EXERCISE:
Write out everything from "During the type" down to "parameter is unbounded." in the thread on Java generics, with "compiler" switched to "javac".

TEXT BLOCK:
4

Consider this example taken from a book, with a super class Gen and a subclass Gen2...

class Gen<T> { }

class Gen2<T> extends Gen<T> { }

Now the book states following will not compile (lets assume its in a main method)

Gen2<Integer> obj = new Gen2<Integer>();

if (obj instanceof Gen2<Integer>) {

    //do something
}

This can't be compiled because generic type info does not exist at runtime. If it doesn't exist at runtime, when does it exist? I thought that it would not exist at compile time, but would exist at runtime. Certainly, the following works for runtime with a wildcard...

if (obj instanceof Gen<?>) {

    //do something else

}

So to clarify, my question is why does generic type info not exist at runtime? Have I overlooked a simple concept?

6

The problem is that generics was not always present in java (I think they added it in 1.5). So in order to be able to achieve backwards compatibility there is type erasure which effectively erases generic type information while compiling your code in order to achieve that goal.

Excerpt from the relevant parts of the official documentation:

During the type erasure process, the Java compiler erases all type parameters and replaces each with its first bound if the type parameter is bounded, or Object if the type parameter is unbounded.

So this code for example

public class Node<T extends Comparable<T>> {

    private T data;
    private Node<T> next;

    public Node(T data, Node<T> next) {
        this.data = data;
        this.next = next;
    }

    public T getData() { return data; }
    // ...
}

becomes this after type erasure:

public class Node {

    private Comparable data;
    private Node next;

    public Node(Comparable data, Node next) {
        this.data = data;
        this.next = next;
    }

    public Comparable getData() { return data; }
    // ...
}

There is a way however to resurrect some of that type information if you tread the path of reflection which is like a lightsaber: powerful but also dangerous.

  • 1
    This is a well thought out helpful answer. I am going to read about type erasure right now, but this definitely gives me a better understanding about Java generics and type erasure. Thank you! – Rob L Mar 17 '14 at 23:33
  • 1
    The official Oracle docs are rather thorough and understandable. Consider reading thorugh the generics trail on their site. – Adam Arold Mar 17 '14 at 23:33
7

You have "overlooked a simple concept". The generics exist only at compile time, and only to enforce things like parametric polymorphism. Because the folks who implemented them decided that developers should be able to use them (generics) and still deploy their built artifacts to targets with older JVMs (an extremely questionable decision in my mind, as the runtime libraries also changed between 1.4 and 1.5), they had the compiler decide if everything type-checks and then they throw away almost all of that information before creating the compiled artifact.

I say almost all of that information because in some special cases it is still around at runtime.

INPUT DATA:
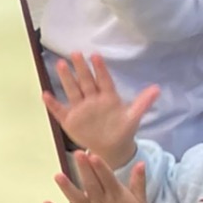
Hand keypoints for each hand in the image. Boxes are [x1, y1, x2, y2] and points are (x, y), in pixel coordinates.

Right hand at [41, 52, 157, 166]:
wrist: (111, 148)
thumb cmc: (122, 131)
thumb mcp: (134, 117)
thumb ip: (143, 103)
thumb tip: (157, 89)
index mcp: (108, 97)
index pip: (103, 80)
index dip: (100, 69)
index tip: (95, 56)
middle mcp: (92, 99)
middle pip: (85, 81)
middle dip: (80, 68)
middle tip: (75, 53)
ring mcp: (80, 109)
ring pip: (72, 91)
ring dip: (66, 79)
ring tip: (61, 65)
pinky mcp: (70, 121)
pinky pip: (59, 111)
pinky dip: (52, 104)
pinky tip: (45, 95)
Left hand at [44, 149, 151, 202]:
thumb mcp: (139, 199)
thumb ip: (138, 180)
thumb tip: (141, 163)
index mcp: (116, 195)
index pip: (107, 179)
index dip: (100, 167)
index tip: (93, 155)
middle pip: (91, 185)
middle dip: (84, 169)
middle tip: (77, 154)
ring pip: (77, 199)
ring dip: (67, 188)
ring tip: (57, 176)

OUTPUT FOR THIS EXERCISE:
During the type erasure process, the Java javac erases all type parameters and replaces each with its first bound if the type parameter is bounded, or Object if the type parameter is unbounded.